= Exercise prompt =
To complete the exercise, repeat every record exactly as it stands.
* * * * * * *
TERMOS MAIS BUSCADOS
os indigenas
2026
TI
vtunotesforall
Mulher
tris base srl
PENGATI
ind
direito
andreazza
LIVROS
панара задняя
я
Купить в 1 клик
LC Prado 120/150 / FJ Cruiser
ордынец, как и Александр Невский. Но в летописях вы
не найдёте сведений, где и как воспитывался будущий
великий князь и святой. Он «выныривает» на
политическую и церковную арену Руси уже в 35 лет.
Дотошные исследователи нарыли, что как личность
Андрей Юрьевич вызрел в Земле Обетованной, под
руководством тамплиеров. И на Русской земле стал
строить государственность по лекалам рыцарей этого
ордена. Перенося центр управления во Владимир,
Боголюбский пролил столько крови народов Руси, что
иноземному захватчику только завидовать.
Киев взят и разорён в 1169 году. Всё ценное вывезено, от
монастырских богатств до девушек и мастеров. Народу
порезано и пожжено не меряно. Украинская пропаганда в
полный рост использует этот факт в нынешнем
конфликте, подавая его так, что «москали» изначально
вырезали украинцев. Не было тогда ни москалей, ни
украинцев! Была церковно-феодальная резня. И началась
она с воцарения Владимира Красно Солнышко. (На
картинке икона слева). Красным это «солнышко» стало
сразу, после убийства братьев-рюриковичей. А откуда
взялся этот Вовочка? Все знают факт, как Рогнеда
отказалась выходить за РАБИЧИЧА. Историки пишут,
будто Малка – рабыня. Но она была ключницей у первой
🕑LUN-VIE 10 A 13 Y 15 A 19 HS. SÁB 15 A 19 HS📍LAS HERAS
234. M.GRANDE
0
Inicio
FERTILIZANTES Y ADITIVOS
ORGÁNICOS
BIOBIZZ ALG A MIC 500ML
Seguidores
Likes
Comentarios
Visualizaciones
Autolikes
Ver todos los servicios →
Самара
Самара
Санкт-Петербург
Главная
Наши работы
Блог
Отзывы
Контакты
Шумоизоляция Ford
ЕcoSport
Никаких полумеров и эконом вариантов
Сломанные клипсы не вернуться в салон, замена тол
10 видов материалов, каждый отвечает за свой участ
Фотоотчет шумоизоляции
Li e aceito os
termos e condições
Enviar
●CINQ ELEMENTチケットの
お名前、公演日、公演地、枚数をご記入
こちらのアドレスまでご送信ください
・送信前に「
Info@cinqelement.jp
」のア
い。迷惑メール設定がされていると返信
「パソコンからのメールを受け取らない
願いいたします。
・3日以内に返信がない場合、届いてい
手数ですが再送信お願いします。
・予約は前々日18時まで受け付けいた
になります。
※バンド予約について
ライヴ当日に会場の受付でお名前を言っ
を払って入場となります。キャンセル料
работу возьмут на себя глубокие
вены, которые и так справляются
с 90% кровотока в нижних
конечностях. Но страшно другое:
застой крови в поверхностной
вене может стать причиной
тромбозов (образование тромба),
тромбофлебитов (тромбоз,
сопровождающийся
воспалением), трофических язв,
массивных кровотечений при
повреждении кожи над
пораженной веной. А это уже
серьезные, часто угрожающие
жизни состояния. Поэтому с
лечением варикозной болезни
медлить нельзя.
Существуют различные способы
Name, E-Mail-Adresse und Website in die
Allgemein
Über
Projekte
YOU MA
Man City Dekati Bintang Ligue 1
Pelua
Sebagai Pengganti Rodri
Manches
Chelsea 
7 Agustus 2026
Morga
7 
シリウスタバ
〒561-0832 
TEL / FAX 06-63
* * * * * * *
= Written solution =
TERMOS MAIS BUSCADOS
os indigenas
2026
TI
vtunotesforall
Mulher
tris base srl
PENGATI
ind
direito
andreazza
LIVROS
панара задняя
я
Купить в 1 клик
LC Prado 120/150 / FJ Cruiser
ордынец, как и Александр Невский. Но в летописях вы
не найдёте сведений, где и как воспитывался будущий
великий князь и святой. Он «выныривает» на
политическую и церковную арену Руси уже в 35 лет.
Дотошные исследователи нарыли, что как личность
Андрей Юрьевич вызрел в Земле Обетованной, под
руководством тамплиеров. И на Русской земле стал
строить государственность по лекалам рыцарей этого
ордена. Перенося центр управления во Владимир,
Боголюбский пролил столько крови народов Руси, что
иноземному захватчику только завидовать.
Киев взят и разорён в 1169 году. Всё ценное вывезено, от
монастырских богатств до девушек и мастеров. Народу
порезано и пожжено не меряно. Украинская пропаганда в
полный рост использует этот факт в нынешнем
конфликте, подавая его так, что «москали» изначально
вырезали украинцев. Не было тогда ни москалей, ни
украинцев! Была церковно-феодальная резня. И началась
она с воцарения Владимира Красно Солнышко. (На
картинке икона слева). Красным это «солнышко» стало
сразу, после убийства братьев-рюриковичей. А откуда
взялся этот Вовочка? Все знают факт, как Рогнеда
отказалась выходить за РАБИЧИЧА. Историки пишут,
будто Малка – рабыня. Но она была ключницей у первой
🕑LUN-VIE 10 A 13 Y 15 A 19 HS. SÁB 15 A 19 HS📍LAS HERAS
234. M.GRANDE
0
Inicio
FERTILIZANTES Y ADITIVOS
ORGÁNICOS
BIOBIZZ ALG A MIC 500ML
Seguidores
Likes
Comentarios
Visualizaciones
Autolikes
Ver todos los servicios →
Самара
Самара
Санкт-Петербург
Главная
Наши работы
Блог
Отзывы
Контакты
Шумоизоляция Ford
ЕcoSport
Никаких полумеров и эконом вариантов
Сломанные клипсы не вернуться в салон, замена тол
10 видов материалов, каждый отвечает за свой участ
Фотоотчет шумоизоляции
Li e aceito os
termos e condições
Enviar
●CINQ ELEMENTチケットの
お名前、公演日、公演地、枚数をご記入
こちらのアドレスまでご送信ください
・送信前に「
Info@cinqelement.jp
」のア
い。迷惑メール設定がされていると返信
「パソコンからのメールを受け取らない
願いいたします。
・3日以内に返信がない場合、届いてい
手数ですが再送信お願いします。
・予約は前々日18時まで受け付けいた
になります。
※バンド予約について
ライヴ当日に会場の受付でお名前を言っ
を払って入場となります。キャンセル料
работу возьмут на себя глубокие
вены, которые и так справляются
с 90% кровотока в нижних
конечностях. Но страшно другое:
застой крови в поверхностной
вене может стать причиной
тромбозов (образование тромба),
тромбофлебитов (тромбоз,
сопровождающийся
воспалением), трофических язв,
массивных кровотечений при
повреждении кожи над
пораженной веной. А это уже
серьезные, часто угрожающие
жизни состояния. Поэтому с
лечением варикозной болезни
медлить нельзя.
Существуют различные способы
Name, E-Mail-Adresse und Website in die
Allgemein
Über
Projekte
YOU MA
Man City Dekati Bintang Ligue 1
Pelua
Sebagai Pengganti Rodri
Manches
Chelsea 
7 Agustus 2026
Morga
7 
シリウスタバ
〒561-0832 
TEL / FAX 06-63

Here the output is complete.